-------- Input data --------

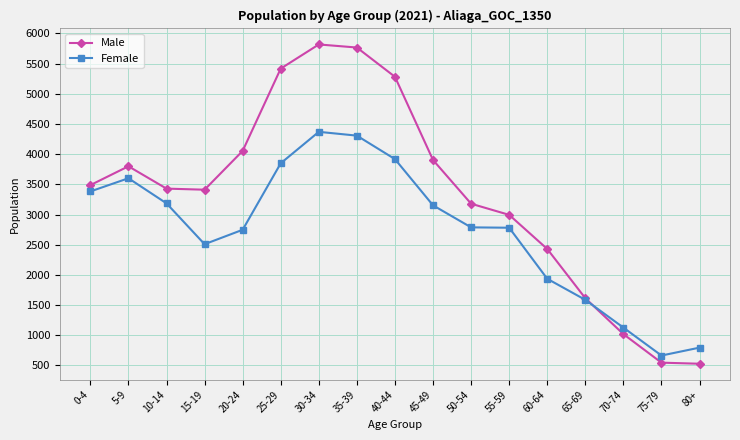

The value of Female at 60-64 is 1276. True or false?

False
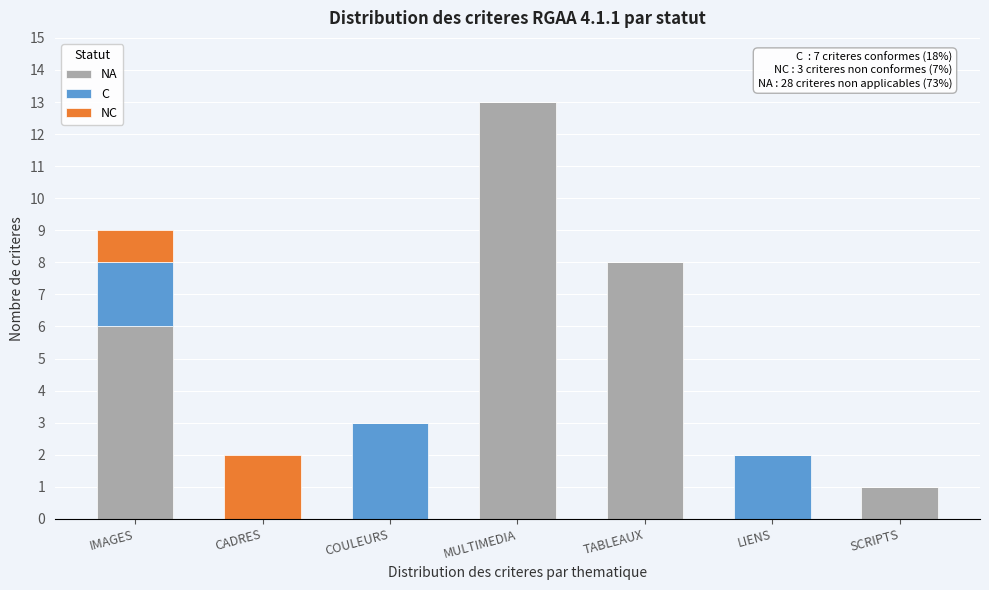

Reading left to right, transcribe the values for NA.

IMAGES=6	CADRES=0	COULEURS=0	MULTIMEDIA=13	TABLEAUX=8	LIENS=0	SCRIPTS=1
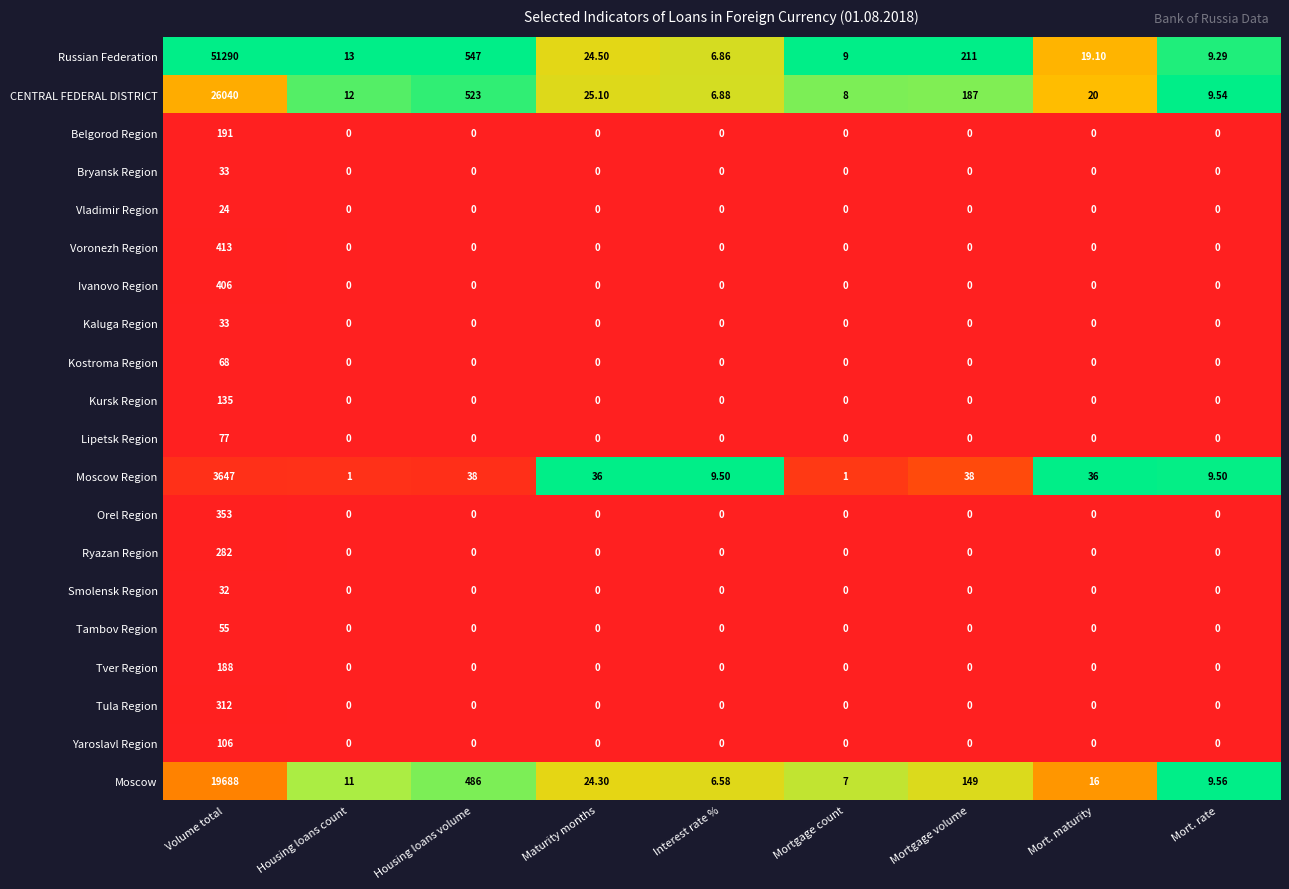

Between Volume total and Mortgage volume, which series saw the biggest shift?

Russian Federation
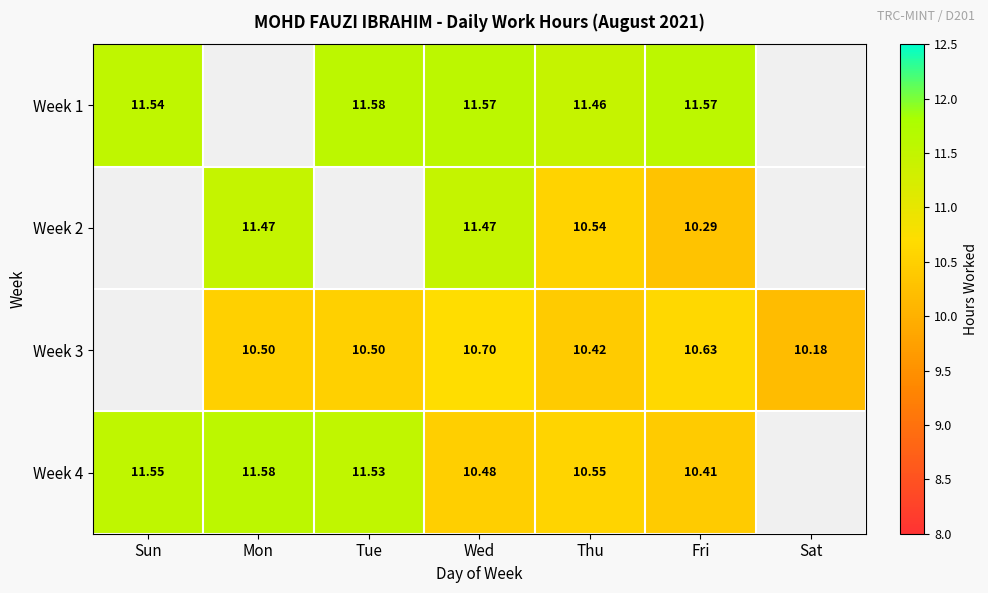

What is the sum of the Week 4 values at Mon and Wed?

22.1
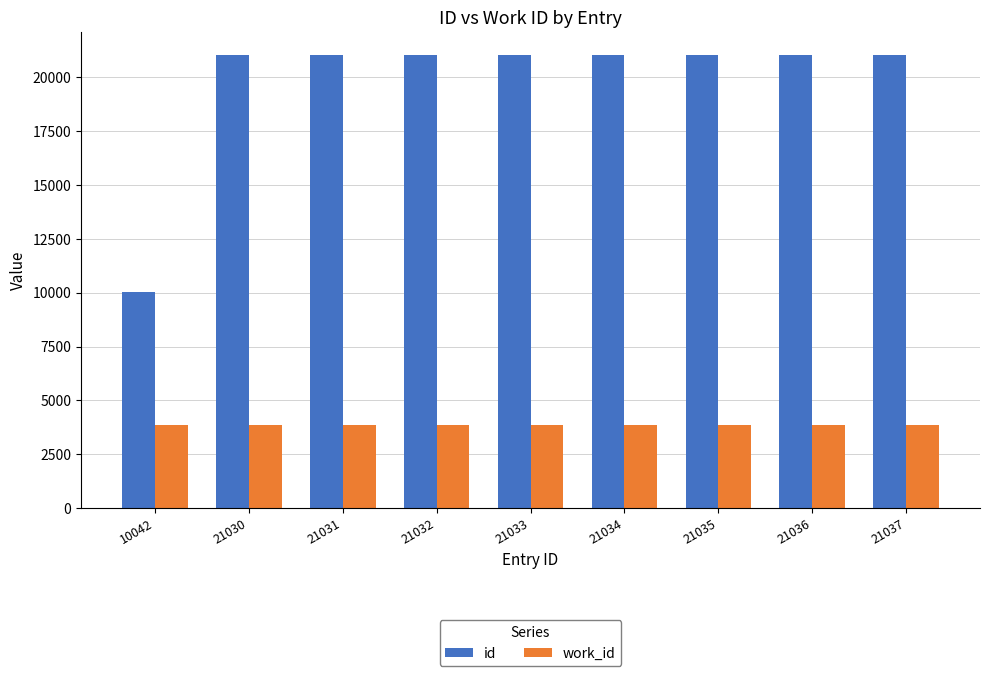

What is the highest value of the work_id series?

3876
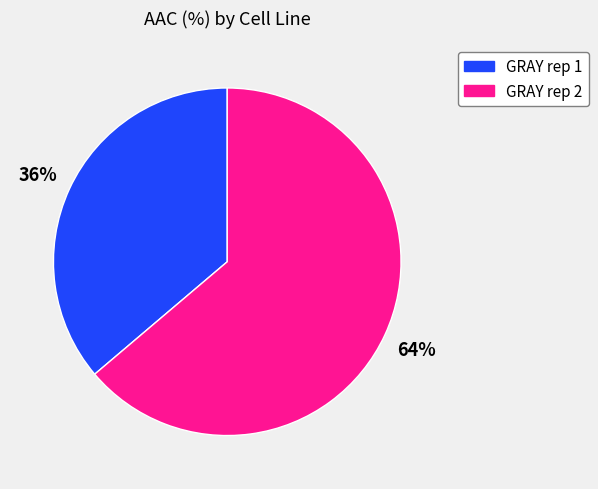

Which has a higher value, GRAY rep 1 or GRAY rep 2?

GRAY rep 2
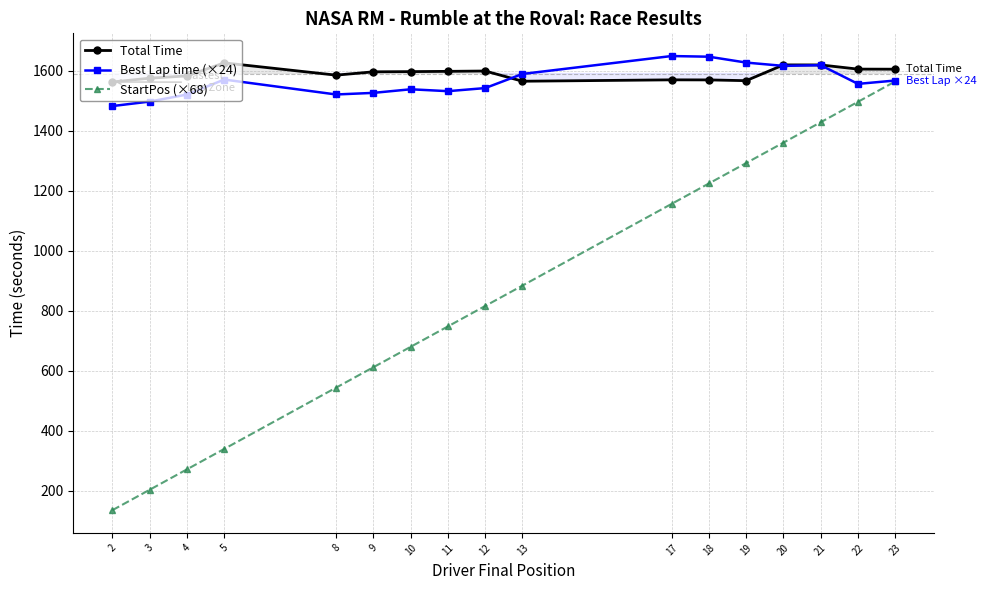

What is the average value of the StartPos (×68) series?

868.0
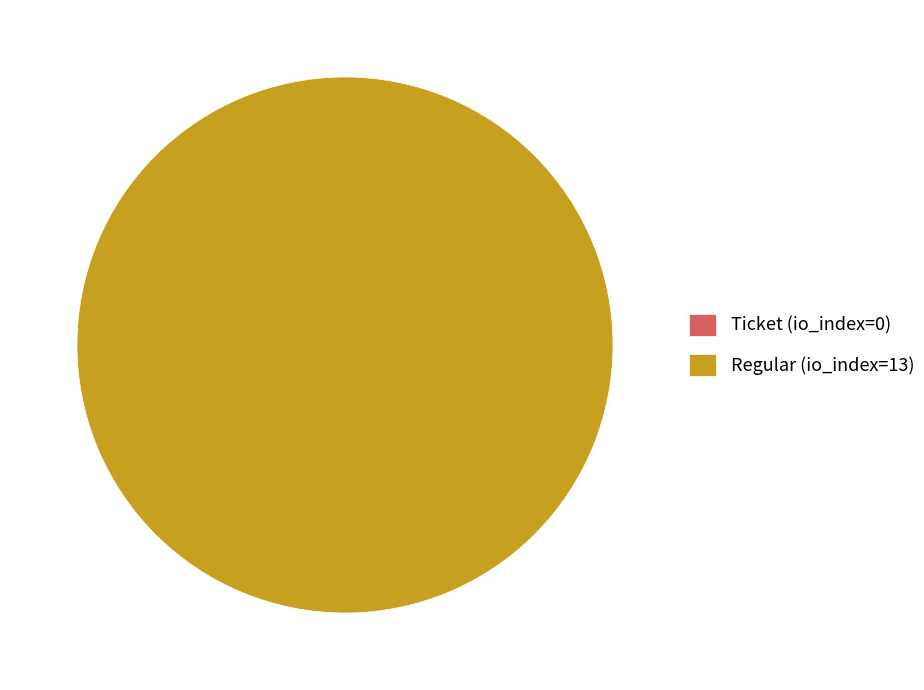

Is the sum of Regular (io_index=13) and Ticket (io_index=0) greater than half?

Yes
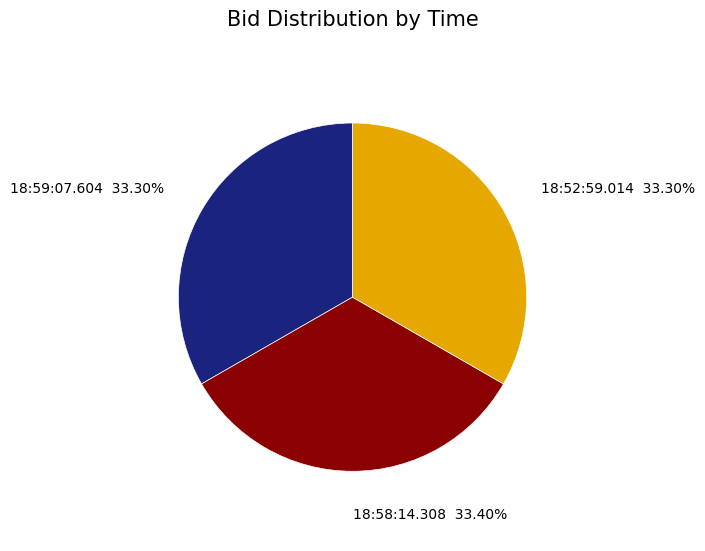

Is the sum of 18:58:14.308 and 18:52:59.014 greater than half?

Yes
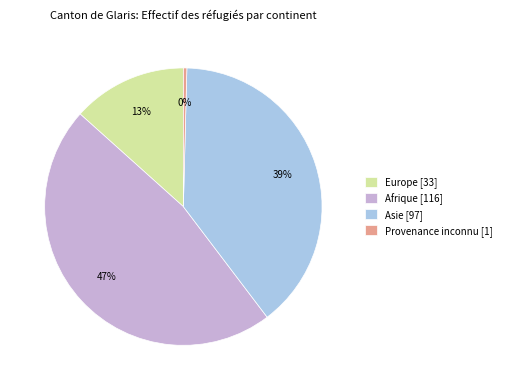

To the nearest percent, what is the average slice percentage?

25%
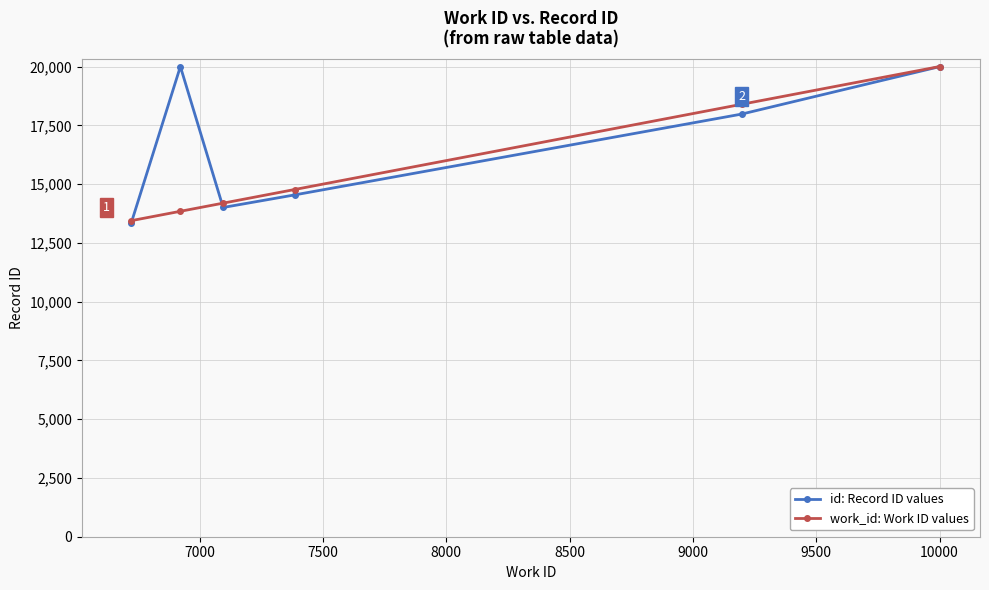

What is the maximum value shown in the chart?

20000.0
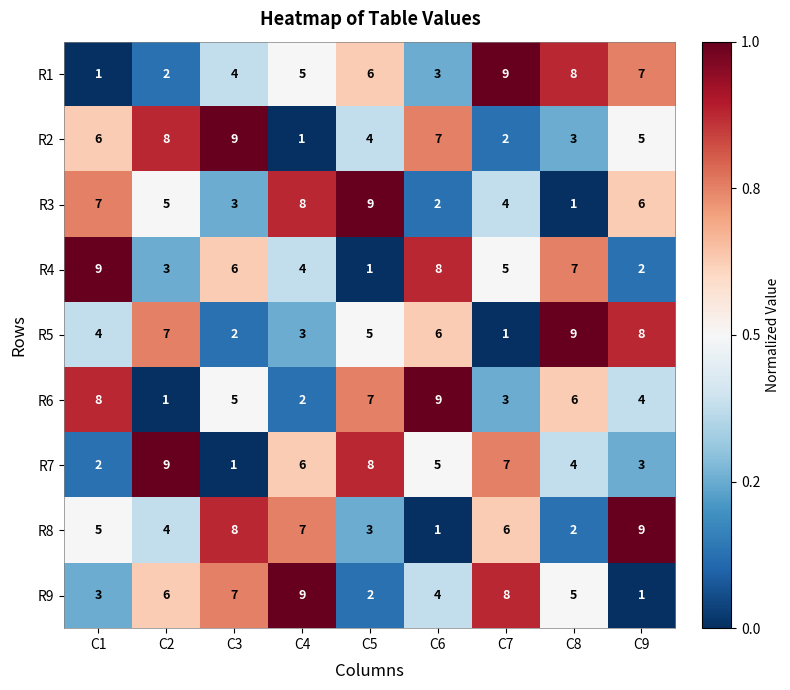

At which label is R5 closest to 5?

C5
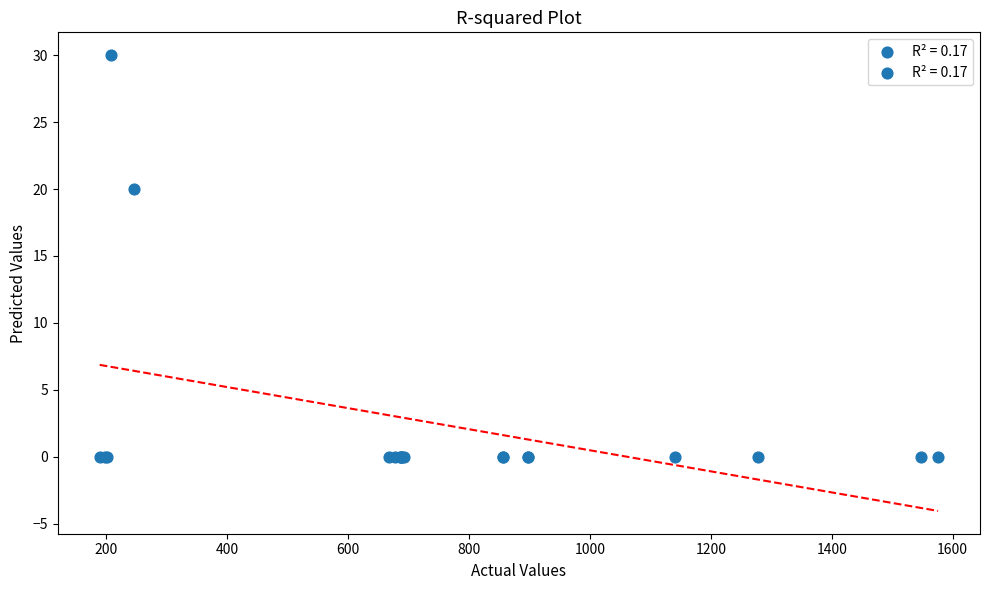

What Y value in the scatter plot is closest to 15?

20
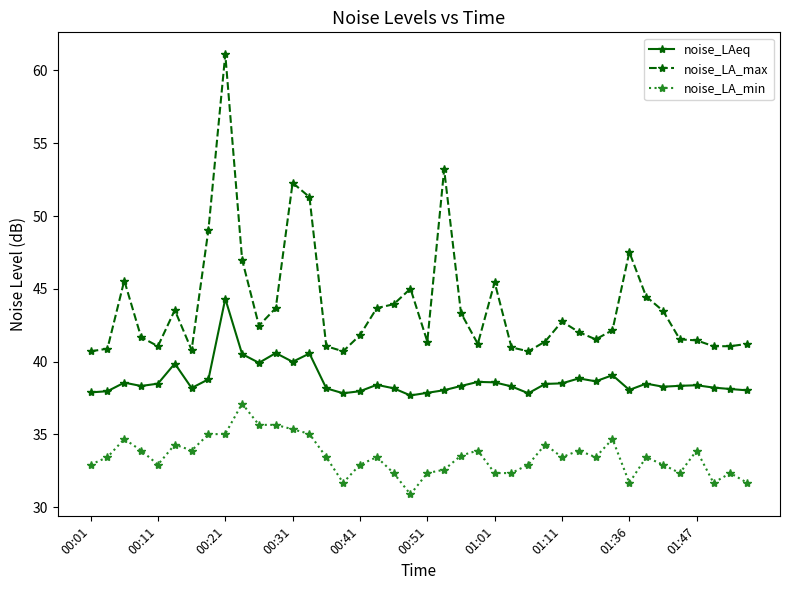

What is the minimum value shown in the chart?

30.9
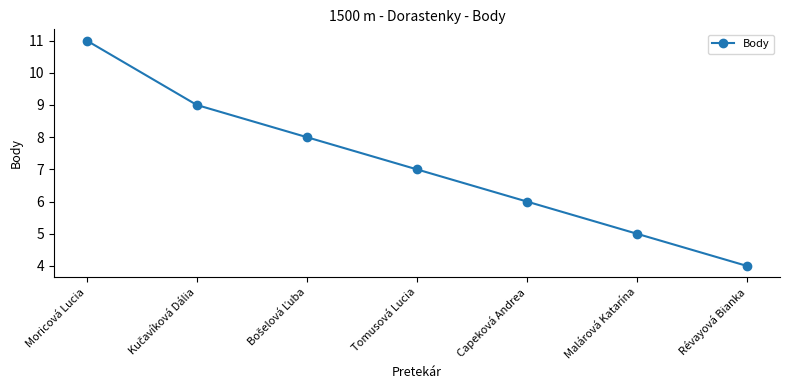

Is it true that the value at Moricová Lucia is 11?

True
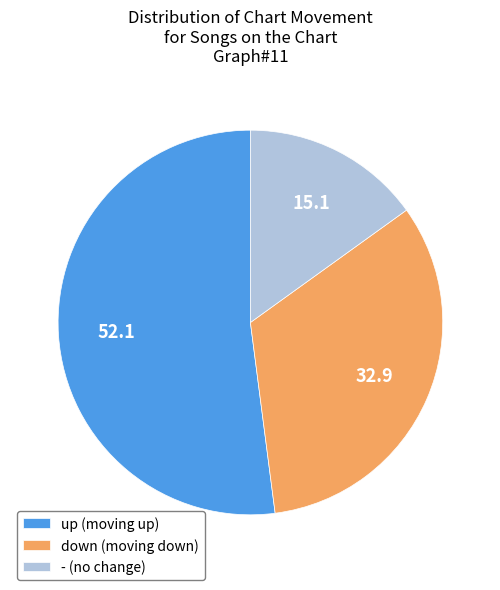

How many slices are in this pie chart?

3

--------

*Work item:* Turn the listing into a JSON list of strings with one string per line, omitting blank lines and leaving out the pictures.

*Task solution:*
[
  "The value of Female at 60-64 is 1276. True or false?",
  "False",
  "Reading left to right, transcribe the values for NA.",
  "IMAGES=6\tCADRES=0\tCOULEURS=0\tMULTIMEDIA=13\tTABLEAUX=8\tLIENS=0\tSCRIPTS=1",
  "Between Volume total and Mortgage volume, which series saw the biggest shift?",
  "Russian Federation",
  "What is the sum of the Week 4 values at Mon and Wed?",
  "22.1",
  "What is the highest value of the work_id series?",
  "3876",
  "Which has a higher value, GRAY rep 1 or GRAY rep 2?",
  "GRAY rep 2",
  "What is the average value of the StartPos (×68) series?",
  "868.0",
  "Is the sum of Regular (io_index=13) and Ticket (io_index=0) greater than half?",
  "Yes",
  "Is the sum of 18:58:14.308 and 18:52:59.014 greater than half?",
  "Yes",
  "To the nearest percent, what is the average slice percentage?",
  "25%",
  "What is the maximum value shown in the chart?",
  "20000.0",
  "At which label is R5 closest to 5?",
  "C5",
  "What Y value in the scatter plot is closest to 15?",
  "20",
  "What is the minimum value shown in the chart?",
  "30.9",
  "Is it true that the value at Moricová Lucia is 11?",
  "True",
  "How many slices are in this pie chart?",
  "3"
]